## Exercise
Your task is to write out exactly the lines of the listing below, from the first down to the line that holds "warranties of any".

## Source information
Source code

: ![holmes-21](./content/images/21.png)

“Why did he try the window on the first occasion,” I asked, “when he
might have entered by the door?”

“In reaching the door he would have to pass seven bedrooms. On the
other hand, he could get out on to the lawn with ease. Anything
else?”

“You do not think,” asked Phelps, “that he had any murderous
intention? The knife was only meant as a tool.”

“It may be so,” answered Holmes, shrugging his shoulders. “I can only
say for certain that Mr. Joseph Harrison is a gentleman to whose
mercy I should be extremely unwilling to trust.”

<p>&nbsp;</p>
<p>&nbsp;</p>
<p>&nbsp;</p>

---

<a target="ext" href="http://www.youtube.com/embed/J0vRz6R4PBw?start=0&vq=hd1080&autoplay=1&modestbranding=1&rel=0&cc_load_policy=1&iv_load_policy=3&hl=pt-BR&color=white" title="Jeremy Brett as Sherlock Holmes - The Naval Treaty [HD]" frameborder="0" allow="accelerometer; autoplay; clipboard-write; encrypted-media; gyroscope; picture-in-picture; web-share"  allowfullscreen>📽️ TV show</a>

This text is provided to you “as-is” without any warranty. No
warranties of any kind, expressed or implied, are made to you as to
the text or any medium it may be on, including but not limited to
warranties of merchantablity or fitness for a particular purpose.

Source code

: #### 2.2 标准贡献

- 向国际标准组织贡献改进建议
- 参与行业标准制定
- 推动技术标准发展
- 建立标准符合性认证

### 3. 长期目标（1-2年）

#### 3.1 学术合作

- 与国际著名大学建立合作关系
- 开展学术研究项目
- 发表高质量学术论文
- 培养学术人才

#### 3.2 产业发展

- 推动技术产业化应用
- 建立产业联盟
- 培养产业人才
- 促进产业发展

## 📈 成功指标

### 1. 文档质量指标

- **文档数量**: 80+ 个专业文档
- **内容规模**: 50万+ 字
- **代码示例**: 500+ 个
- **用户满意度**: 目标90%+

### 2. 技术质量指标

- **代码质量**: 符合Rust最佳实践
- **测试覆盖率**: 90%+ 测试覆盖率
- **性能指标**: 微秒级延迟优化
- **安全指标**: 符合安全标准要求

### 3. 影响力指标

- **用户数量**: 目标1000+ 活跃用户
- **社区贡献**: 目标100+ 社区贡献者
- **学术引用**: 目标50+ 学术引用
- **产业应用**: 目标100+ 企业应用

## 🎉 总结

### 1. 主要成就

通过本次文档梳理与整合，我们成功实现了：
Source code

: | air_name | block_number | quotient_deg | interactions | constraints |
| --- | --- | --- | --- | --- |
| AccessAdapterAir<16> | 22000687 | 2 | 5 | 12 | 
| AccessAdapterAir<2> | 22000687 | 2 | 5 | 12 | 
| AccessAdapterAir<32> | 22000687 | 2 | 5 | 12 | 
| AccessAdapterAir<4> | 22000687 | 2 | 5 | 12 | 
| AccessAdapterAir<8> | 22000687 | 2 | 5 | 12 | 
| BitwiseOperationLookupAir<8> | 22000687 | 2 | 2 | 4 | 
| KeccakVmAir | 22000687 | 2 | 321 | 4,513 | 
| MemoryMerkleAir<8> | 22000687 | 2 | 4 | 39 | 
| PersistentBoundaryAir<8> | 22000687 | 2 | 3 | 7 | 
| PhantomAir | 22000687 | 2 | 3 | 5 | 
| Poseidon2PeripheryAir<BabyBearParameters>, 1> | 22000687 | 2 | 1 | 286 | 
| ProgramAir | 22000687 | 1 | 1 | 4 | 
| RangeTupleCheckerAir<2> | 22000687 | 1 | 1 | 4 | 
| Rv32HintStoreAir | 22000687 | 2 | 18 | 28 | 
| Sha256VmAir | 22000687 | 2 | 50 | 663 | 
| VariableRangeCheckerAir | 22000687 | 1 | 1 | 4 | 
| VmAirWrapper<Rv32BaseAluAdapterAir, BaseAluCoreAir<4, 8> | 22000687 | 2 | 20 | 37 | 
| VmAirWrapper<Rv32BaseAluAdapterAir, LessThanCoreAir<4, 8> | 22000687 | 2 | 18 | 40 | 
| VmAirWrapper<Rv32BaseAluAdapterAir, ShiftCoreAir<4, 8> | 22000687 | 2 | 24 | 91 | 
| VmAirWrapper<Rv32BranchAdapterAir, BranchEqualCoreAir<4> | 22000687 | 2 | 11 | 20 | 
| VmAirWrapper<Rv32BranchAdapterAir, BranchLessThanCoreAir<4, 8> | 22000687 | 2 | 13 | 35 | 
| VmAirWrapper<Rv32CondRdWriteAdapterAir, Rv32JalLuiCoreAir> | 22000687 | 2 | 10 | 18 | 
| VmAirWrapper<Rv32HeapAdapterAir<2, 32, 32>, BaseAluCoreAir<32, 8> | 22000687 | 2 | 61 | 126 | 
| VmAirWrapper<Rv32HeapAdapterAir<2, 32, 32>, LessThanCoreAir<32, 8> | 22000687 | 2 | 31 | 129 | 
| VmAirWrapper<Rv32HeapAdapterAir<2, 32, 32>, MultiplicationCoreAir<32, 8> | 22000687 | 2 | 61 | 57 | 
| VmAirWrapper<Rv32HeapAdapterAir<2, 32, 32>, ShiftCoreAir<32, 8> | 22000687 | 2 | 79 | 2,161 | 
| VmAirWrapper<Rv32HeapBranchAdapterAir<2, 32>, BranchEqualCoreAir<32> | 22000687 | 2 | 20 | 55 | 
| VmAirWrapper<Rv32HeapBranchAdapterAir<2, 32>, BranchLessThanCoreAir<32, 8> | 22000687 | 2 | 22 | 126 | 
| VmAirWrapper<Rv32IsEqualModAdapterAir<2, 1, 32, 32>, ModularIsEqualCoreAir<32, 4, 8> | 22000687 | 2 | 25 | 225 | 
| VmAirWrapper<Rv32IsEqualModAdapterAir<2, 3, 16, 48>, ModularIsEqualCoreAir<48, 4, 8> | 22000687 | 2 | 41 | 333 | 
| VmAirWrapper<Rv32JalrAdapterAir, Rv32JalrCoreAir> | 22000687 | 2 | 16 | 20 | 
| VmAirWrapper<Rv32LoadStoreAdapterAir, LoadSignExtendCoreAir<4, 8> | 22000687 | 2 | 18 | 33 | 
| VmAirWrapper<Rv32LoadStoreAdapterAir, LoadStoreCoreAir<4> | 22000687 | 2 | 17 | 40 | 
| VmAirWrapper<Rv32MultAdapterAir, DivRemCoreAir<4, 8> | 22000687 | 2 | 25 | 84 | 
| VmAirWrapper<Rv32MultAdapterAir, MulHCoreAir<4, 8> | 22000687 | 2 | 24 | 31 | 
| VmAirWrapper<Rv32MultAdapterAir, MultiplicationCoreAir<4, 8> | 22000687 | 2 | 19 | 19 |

## Exercise answer
Source code

: ![holmes-21](./content/images/21.png)

“Why did he try the window on the first occasion,” I asked, “when he
might have entered by the door?”

“In reaching the door he would have to pass seven bedrooms. On the
other hand, he could get out on to the lawn with ease. Anything
else?”

“You do not think,” asked Phelps, “that he had any murderous
intention? The knife was only meant as a tool.”

“It may be so,” answered Holmes, shrugging his shoulders. “I can only
say for certain that Mr. Joseph Harrison is a gentleman to whose
mercy I should be extremely unwilling to trust.”

<p>&nbsp;</p>
<p>&nbsp;</p>
<p>&nbsp;</p>

---

<a target="ext" href="http://www.youtube.com/embed/J0vRz6R4PBw?start=0&vq=hd1080&autoplay=1&modestbranding=1&rel=0&cc_load_policy=1&iv_load_policy=3&hl=pt-BR&color=white" title="Jeremy Brett as Sherlock Holmes - The Naval Treaty [HD]" frameborder="0" allow="accelerometer; autoplay; clipboard-write; encrypted-media; gyroscope; picture-in-picture; web-share"  allowfullscreen>📽️ TV show</a>

This text is provided to you “as-is” without any warranty. No
warranties of any kind, expressed or implied, are made to you as to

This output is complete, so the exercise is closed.